START Material for this exercise

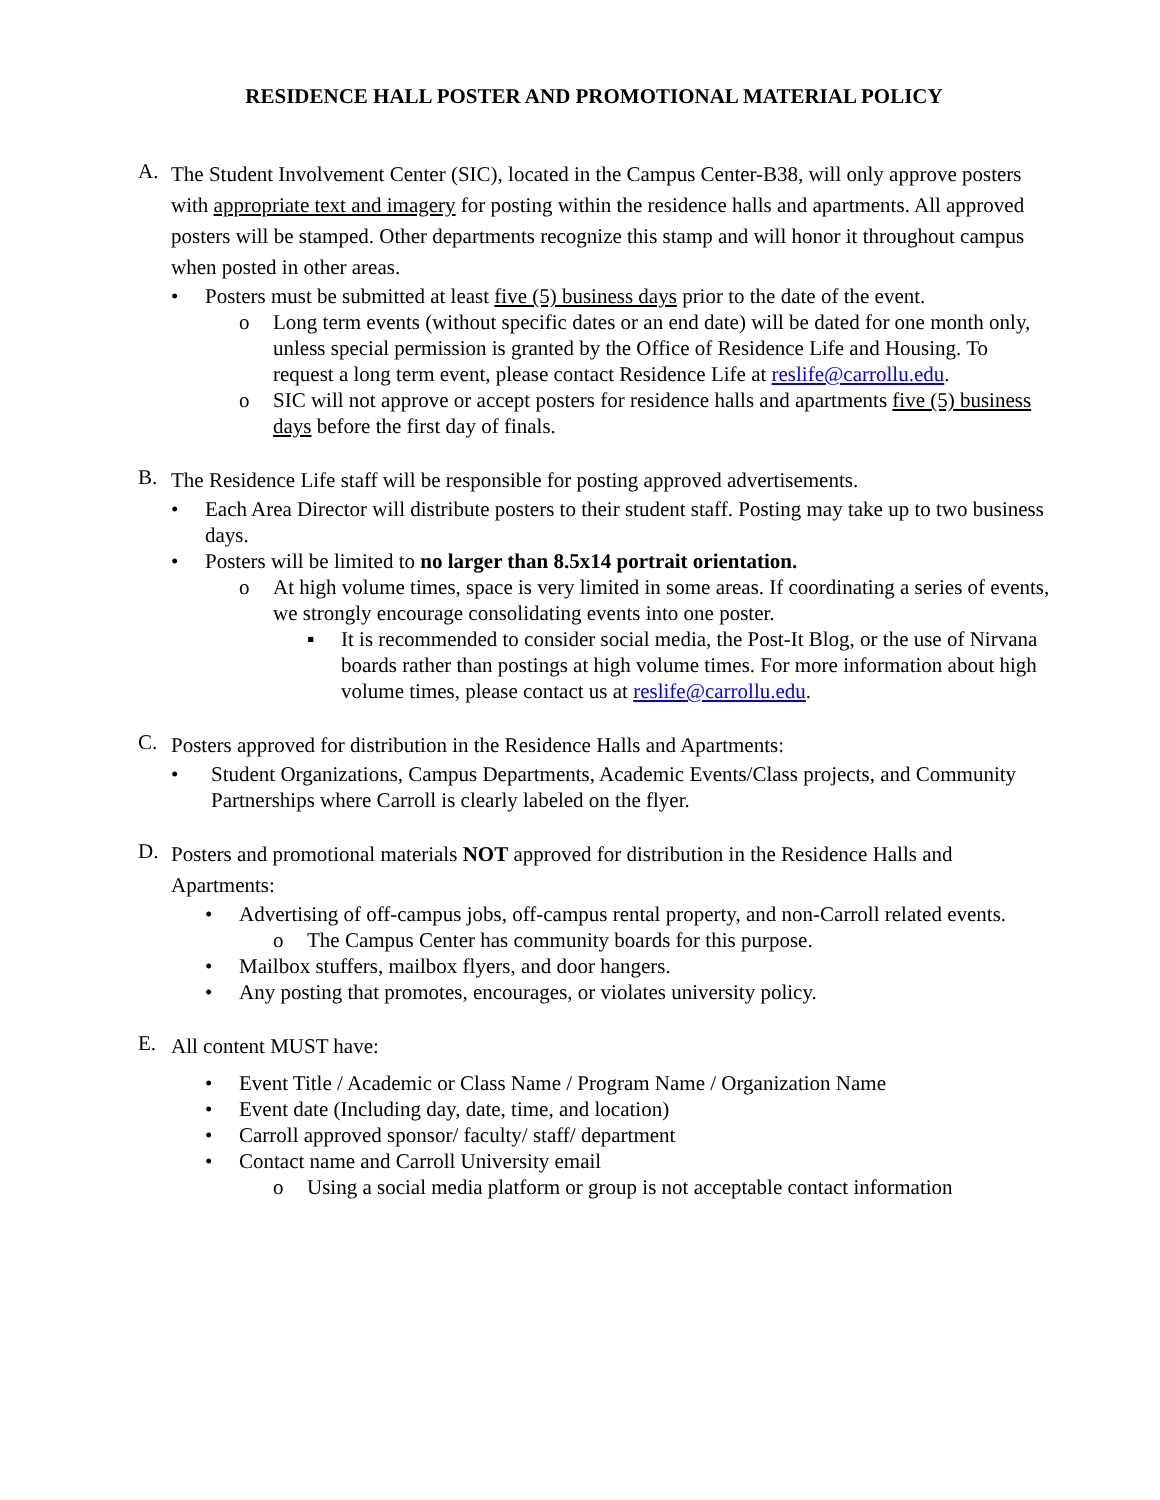RESIDENCE HALL POSTER AND PROMOTIONAL MATERIAL POLICY
A.
The Student Involvement Center (SIC), located in the Campus Center-B38, will only approve posters with appropriate text and imagery for posting within the residence halls and apartments. All approved posters will be stamped. Other departments recognize this stamp and will honor it throughout campus when posted in other areas.
• Posters must be submitted at least five (5) business days prior to the date of the event.
o Long term events (without specific dates or an end date) will be dated for one month only, unless special permission is granted by the Office of Residence Life and Housing. To request a long term event, please contact Residence Life at reslife@carrollu.edu.
o SIC will not approve or accept posters for residence halls and apartments five (5) business days before the first day of finals.
B.
The Residence Life staff will be responsible for posting approved advertisements.
• Each Area Director will distribute posters to their student staff. Posting may take up to two business days.
• Posters will be limited to no larger than 8.5x14 portrait orientation.
o At high volume times, space is very limited in some areas. If coordinating a series of events, we strongly encourage consolidating events into one poster.
▪ It is recommended to consider social media, the Post-It Blog, or the use of Nirvana boards rather than postings at high volume times. For more information about high volume times, please contact us at reslife@carrollu.edu.
C.
Posters approved for distribution in the Residence Halls and Apartments:
• Student Organizations, Campus Departments, Academic Events/Class projects, and Community Partnerships where Carroll is clearly labeled on the flyer.
D.
Posters and promotional materials NOT approved for distribution in the Residence Halls and Apartments:
• Advertising of off-campus jobs, off-campus rental property, and non-Carroll related events.
o The Campus Center has community boards for this purpose.
• Mailbox stuffers, mailbox flyers, and door hangers.
• Any posting that promotes, encourages, or violates university policy.
E.
All content MUST have:
• Event Title / Academic or Class Name / Program Name / Organization Name
• Event date (Including day, date, time, and location)
• Carroll approved sponsor/ faculty/ staff/ department
• Contact name and Carroll University email
o Using a social media platform or group is not acceptable contact information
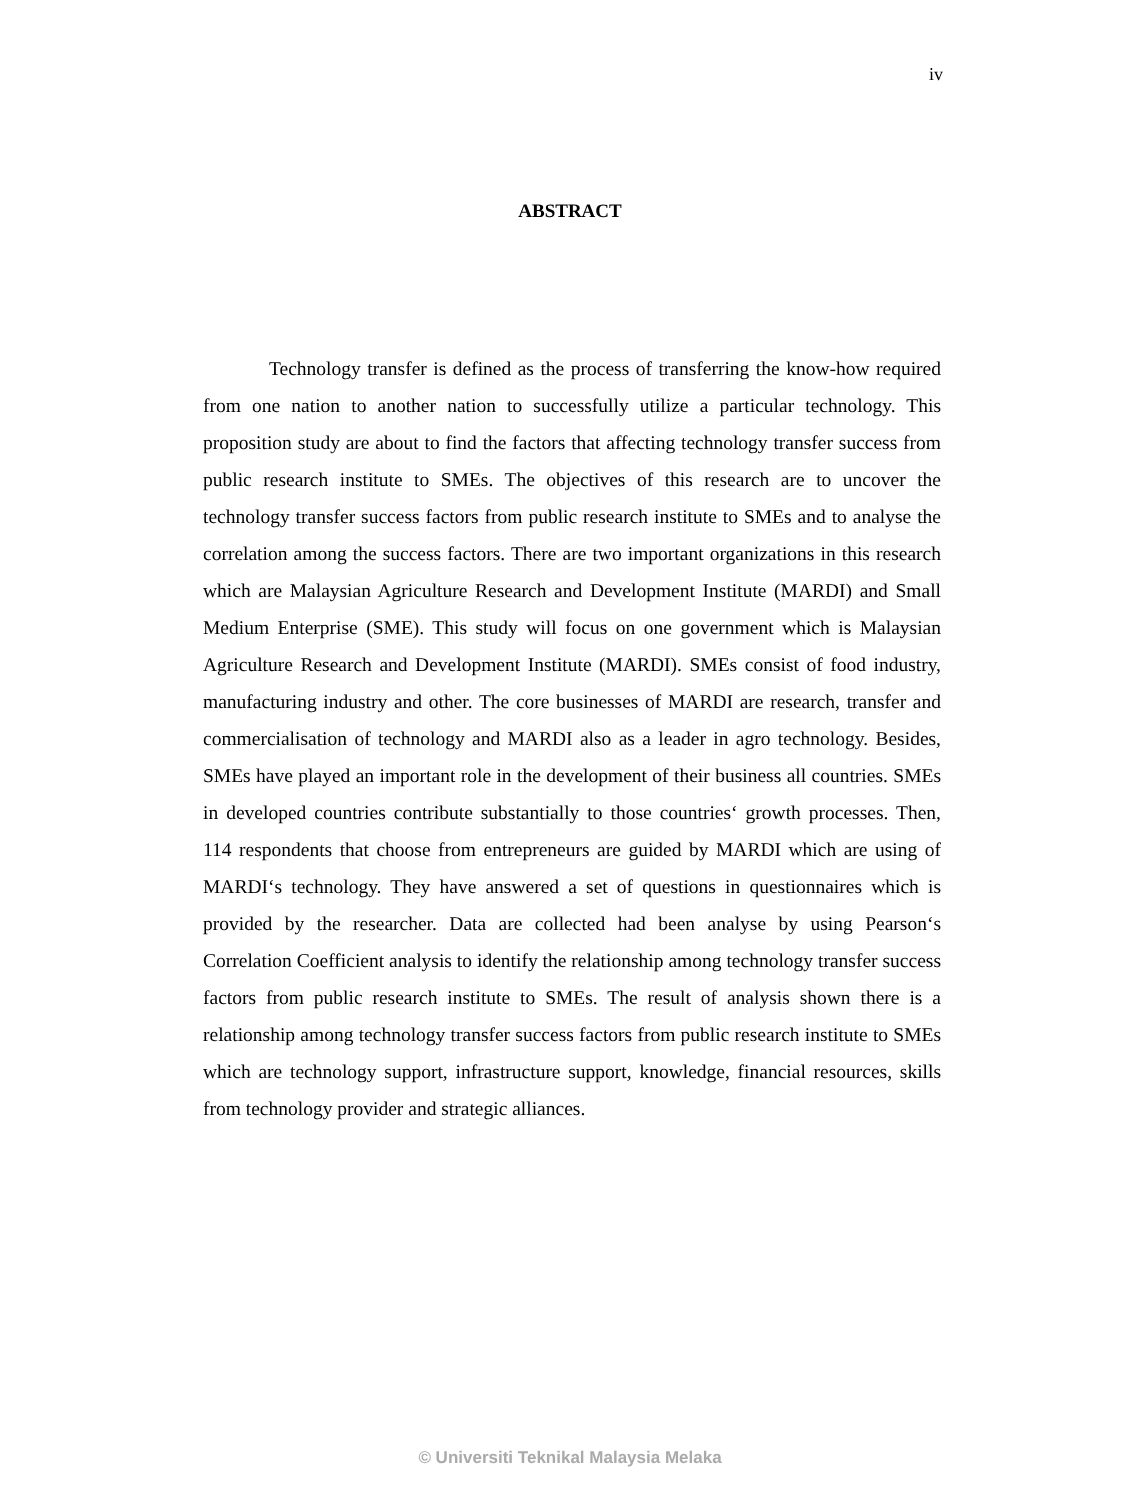iv
ABSTRACT
Technology transfer is defined as the process of transferring the know-how required from one nation to another nation to successfully utilize a particular technology. This proposition study are about to find the factors that affecting technology transfer success from public research institute to SMEs. The objectives of this research are to uncover the technology transfer success factors from public research institute to SMEs and to analyse the correlation among the success factors. There are two important organizations in this research which are Malaysian Agriculture Research and Development Institute (MARDI) and Small Medium Enterprise (SME). This study will focus on one government which is Malaysian Agriculture Research and Development Institute (MARDI). SMEs consist of food industry, manufacturing industry and other. The core businesses of MARDI are research, transfer and commercialisation of technology and MARDI also as a leader in agro technology. Besides, SMEs have played an important role in the development of their business all countries. SMEs in developed countries contribute substantially to those countries‘ growth processes. Then, 114 respondents that choose from entrepreneurs are guided by MARDI which are using of MARDI‘s technology. They have answered a set of questions in questionnaires which is provided by the researcher. Data are collected had been analyse by using Pearson‘s Correlation Coefficient analysis to identify the relationship among technology transfer success factors from public research institute to SMEs. The result of analysis shown there is a relationship among technology transfer success factors from public research institute to SMEs which are technology support, infrastructure support, knowledge, financial resources, skills from technology provider and strategic alliances.
© Universiti Teknikal Malaysia Melaka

END Material for this exercise

Each line of the records that contains the string "staff" must be copied.

## Reply to the task
The Residence Life staff will be responsible for posting approved advertisements.
• Each Area Director will distribute posters to their student staff. Posting may take up to two business days.
• Carroll approved sponsor/ faculty/ staff/ department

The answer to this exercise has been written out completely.